Canova has lectured for World Athletics (formerly IAAF), speaking about training methodology.

Canova believes that a doping agent such as erythropoietin (EPO) would not work on his top athletes because pure aerobic training could increase the capacity of blood in their cardiovascular system to such an extent that EPO would no longer would be beneficial. If this were not the case, EPO could have an effect, but this would not be the case in its athletes. Canova attributes this to the fact that these athletes spend their entire lives at high altitudes.
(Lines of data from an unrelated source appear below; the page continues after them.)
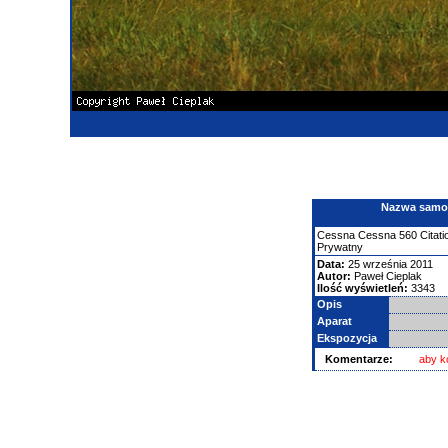
Nazwa samolo
Cessna
Cessna 560 Citati
Prywatny
Data:
25 września 2011
Autor:
Paweł Cieplak
Ilość wyświetleń:
3343
Opis
Aparat
Ekspozycja
Komentarze:
aby k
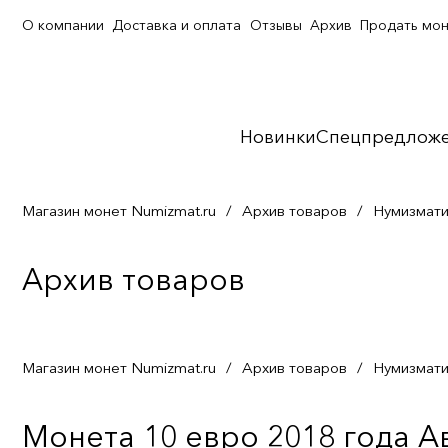
О компании
Доставка и оплата
Отзывы
Архив
Продать мо
Новинки
Спецпредлож
Магазин монет Numizmat.ru
/
Архив товаров
/
Нумизмати
Архив товаров
Магазин монет Numizmat.ru
/
Архив товаров
/
Нумизмати
Монета 10 евро 2018 года А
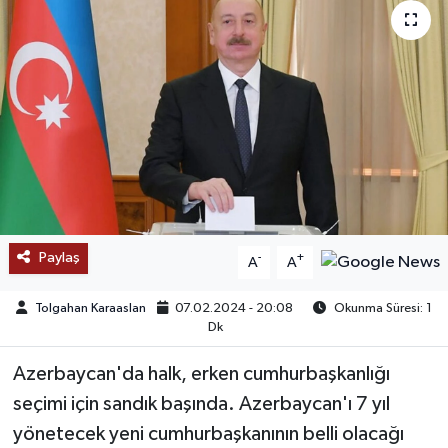
SAĞLIK
EĞİTİM
BÖLGE
KEŞFET
POPÜLER
Paylaş
-
+
A
A
DÜNYA
Tolgahan Karaaslan
07.02.2024 - 20:08
Okunma Süresi: 1
Dk
TREND
Azerbaycan'da halk, erken cumhurbaşkanlığı
MEDYA
seçimi için sandık başında. Azerbaycan'ı 7 yıl
yönetecek yeni cumhurbaşkanının belli olacağı
OTOMOTİV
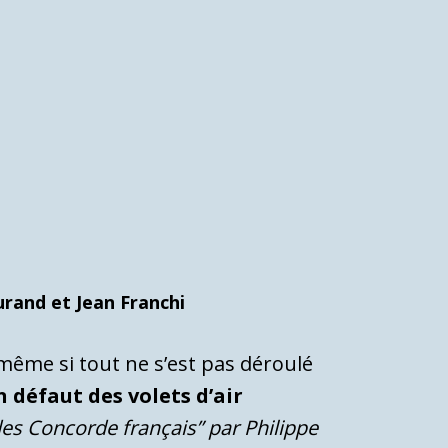
urand et Jean Franchi
, même si tout ne s’est pas déroulé
n défaut des volets d’air
des Concorde français” par Philippe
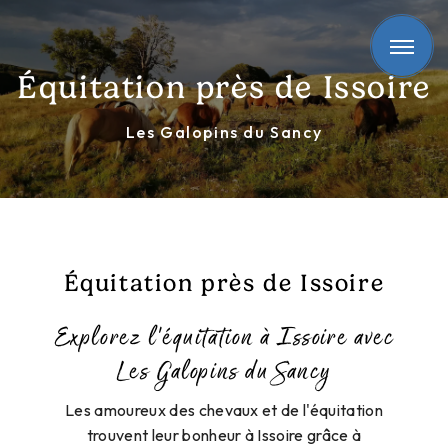
Panneau de gestion des cookies
Équitation près de Issoire
Les Galopins du Sancy
Équitation près de Issoire
Explorez l'équitation à Issoire avec
Les Galopins du Sancy
Les amoureux des chevaux et de l'équitation
trouvent leur bonheur à Issoire grâce à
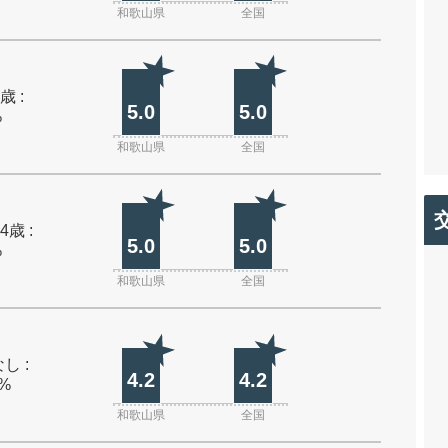
和歌山県
全国
歳 :
5.0
5.0
%
和歌山県
全国
4歳 :
5.0
5.0
%
和歌山県
全国
し :
4.2
4.2
0%
和歌山県
全国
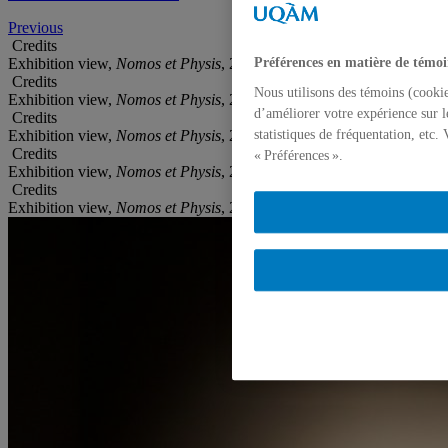
Previous
Credits
Exhibition view,
Nomos et Physis
, 2010, Galerie de l’UQAM
Préférences en matière de témoi
Credits
Nous utilisons des témoins (cookie
Exhibition view,
Nomos et Physis
, 2010, Galerie de l’UQAM
d’améliorer votre expérience sur l
Credits
Exhibition view,
Nomos et Physis
, 2010, Galerie de l’UQAM
statistiques de fréquentation, etc
Credits
« Préférences ».
Exhibition view,
Nomos et Physis
, 2010, Galerie de l’UQAM
Credits
Exhibition view,
Nomos et Physis
, 2010, Galerie de l’UQAM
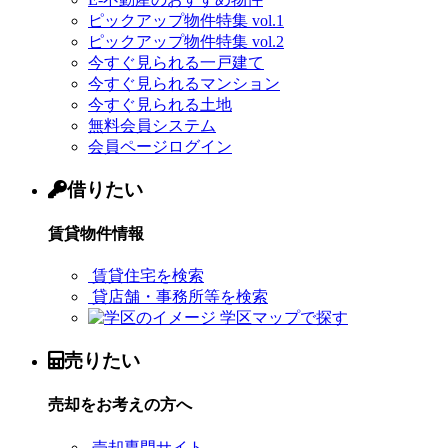
ピックアップ物件特集 vol.1
ピックアップ物件特集 vol.2
今すぐ見られる一戸建て
今すぐ見られるマンション
今すぐ見られる土地
無料会員システム
会員ページログイン
借りたい
賃貸物件情報
賃貸住宅を検索
貸店舗・事務所等を検索
学区マップで探す
売りたい
売却をお考えの方へ
売却専門サイト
Canova sees the reason for the success of his athletes in their training and in their talent and motivation. He maintains that all the athletes he knows and trains are clean. He attributes the fact that the Europeans and Americans fall in level compared to the East African runners to the different approaches to training. Non-African athletes would not train intensively enough.

== Criticism ==
Canova is often confronted with criticism that his athletes are doped. These claims are often attributed to doping bans for individual athletes who were trained by him, along with reports of widespread doping in relation to running in Kenya. Canova commented that no fewer than ten doping tests were carried out on his athletes every week.

== Personal life ==
Canova was married to Daniela Gregorutti, who was a middle-distance runner and was trained by him. Gregorutti died in February 2021.